I did not want to have cancer again. And I definitely did not want to have metastatic breast cancer because that meant I would be a cancer patient until my dying day (unless someone hurries the fuck up and figures out a cure — HINT, HINT, SCIENCE! Help a girl out!).
I often dislike the truth.
In the case of cancer, I dislike the truth because it frightens me and outside of taking the best care I can of my little body and doing what my doctors tell me, there’s really not much I can do about this lemon that centuries of genetics and modern medicinal miracles gave my soul to briefly inhabit.
Of course I’m scared of death.
Even fuckin Ted Bundy was scared of death.
And I don’t like taking pills all the fucking time.
And I don’t like wasting my precious time at doctor’s offices.
And I 100% have 100% PTSD around healthcare from a lifetime of carrying around this somewhat-new-but-not-in-great-condition body I’ve always had. And I don’t like that I can’t drink anymore.
And I don’t like that I haven’t been able to smoke a cigarette in a decade because what I wouldn’t fucking give for a Camel Light Wide and a PBR tallboy on a gorgeous sunny day like today.
But I heard the truth and decided to face it. To accept it. To own it.
And guess what?
Had I chosen to hear the truth — “you have cancer” —
and ignore it?
I’d be dead or damn close right now.
And indeed, I’ve had times this dark year where I have felt, as Stephen King’s character so aptly puts it in Pet Semetary, “Sometimes, dead is better.”
But I go on. I like life. I like the people in my life. I like what I am able to do by being alive. Also, I feel an obligation. I have lived a life and in the course of that life have come into contact with people who bonded to me as I have bonded to others. I cannot hurt them by further hastening my end which, by all sound scientific estimates, will come hastily enough if I’m not by turns careful and damn lucky.
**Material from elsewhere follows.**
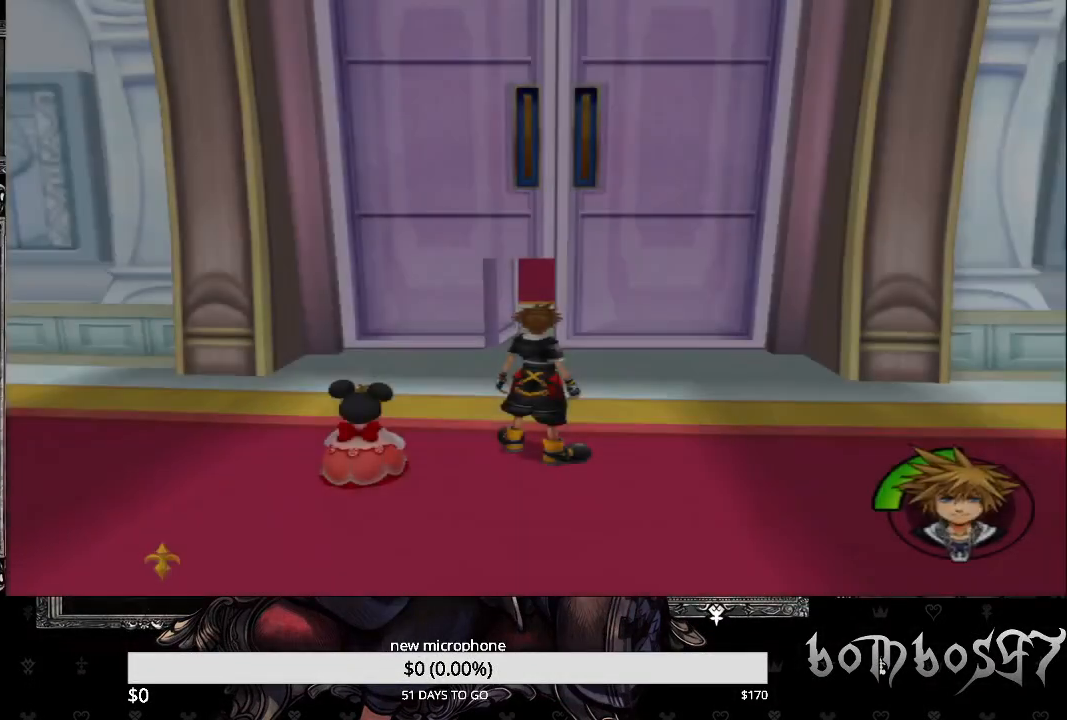
{"buttons": [], "left_stick": "up", "right_stick": "center", "events": [[333, "left_stick", "up"]]}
My life has been littered with luck, and bitter truths.
Yours’, too, I’m sure.
And what I’ve found is that my biggest, most painful
(emotionally, physically) problems have almost always arisen
from the times when I saw the truth but failed to respect the truth,
failed to acknowledge the truth.
We easily understand this when it comes to our mortal bodies,
but we pretend to struggle with the concept when applied to our communities, our states, our nation.
People are fuckin’ weird.
And of the human species,
Americans are among the weirdest, meanest, and most dangerous.
Have a nice Sunday!
I’m off to my in-law’s (we’re all fully vaxxed except poor Sarah) to eat food and watch the sunset in the Catalina Foothills (seriously, Tucson does sunsets right).